- _Task to complete_: Pictures within the data are to be left out; everything else must be reproduced exactly.

- _Entries shown_:
= Beginning of Section =

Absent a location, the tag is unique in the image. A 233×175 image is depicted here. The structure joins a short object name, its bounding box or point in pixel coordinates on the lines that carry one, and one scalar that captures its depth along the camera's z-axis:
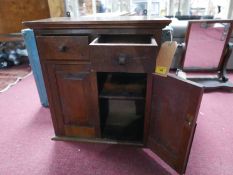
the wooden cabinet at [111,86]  1.01
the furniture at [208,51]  2.15
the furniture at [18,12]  2.88
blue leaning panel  1.67
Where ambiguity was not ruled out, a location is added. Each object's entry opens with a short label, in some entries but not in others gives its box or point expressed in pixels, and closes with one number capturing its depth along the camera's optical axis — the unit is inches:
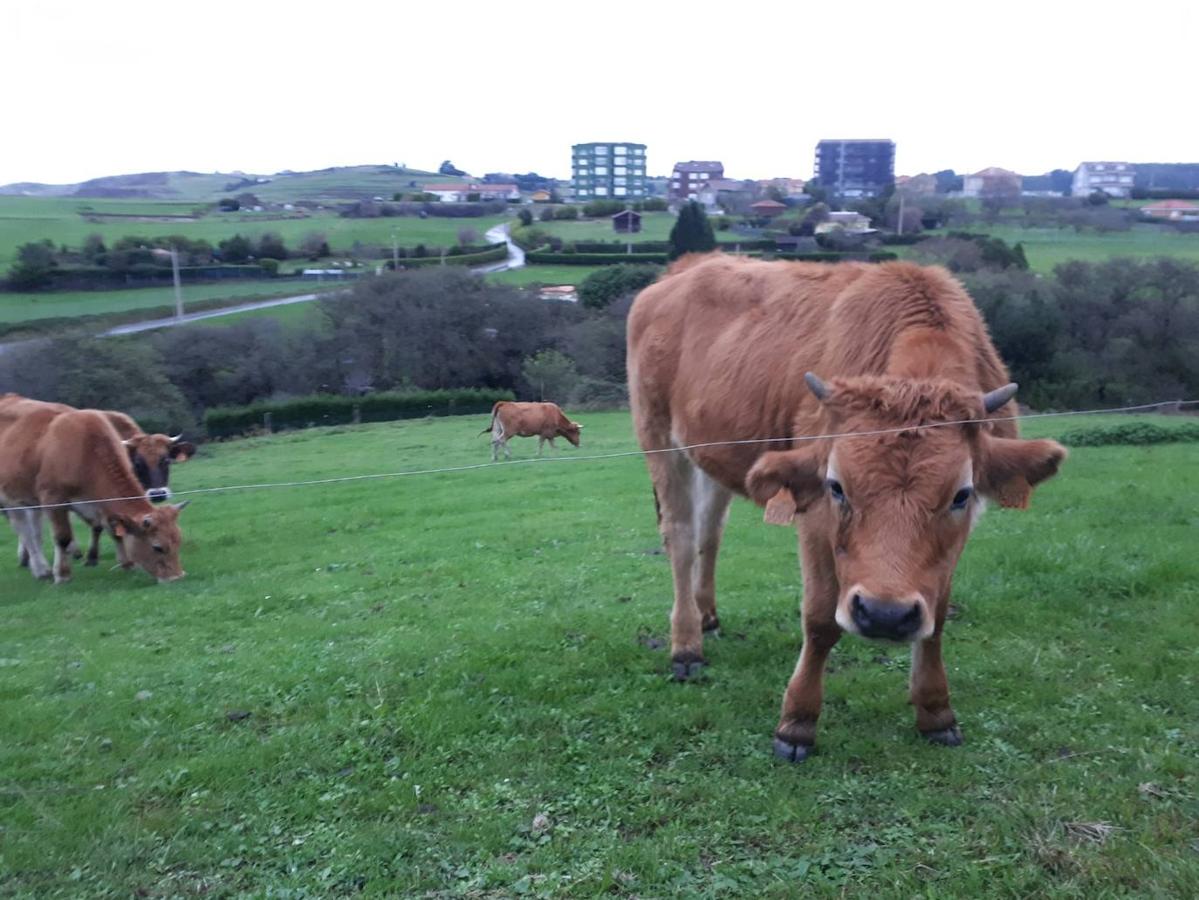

= End of Section =

- _Finished exercise_:
Absent a location, the tag is unique in the image. A 233×175 image is depicted here. The structure joins a short object name, its bounding box or point in pixel coordinates on the lines that carry one, and one scalar that captures its depth along the camera's z-axis:
the wooden cabinet at [111,86]  1.01
the furniture at [208,51]  2.15
the furniture at [18,12]  2.88
blue leaning panel  1.67
Where ambiguity was not ruled out, a location is added. Each object's entry opens with a short label, in some entries but not in others gives its box or point expressed in pixels, and closes with one number capturing its depth along the camera's optical axis — the unit is inches:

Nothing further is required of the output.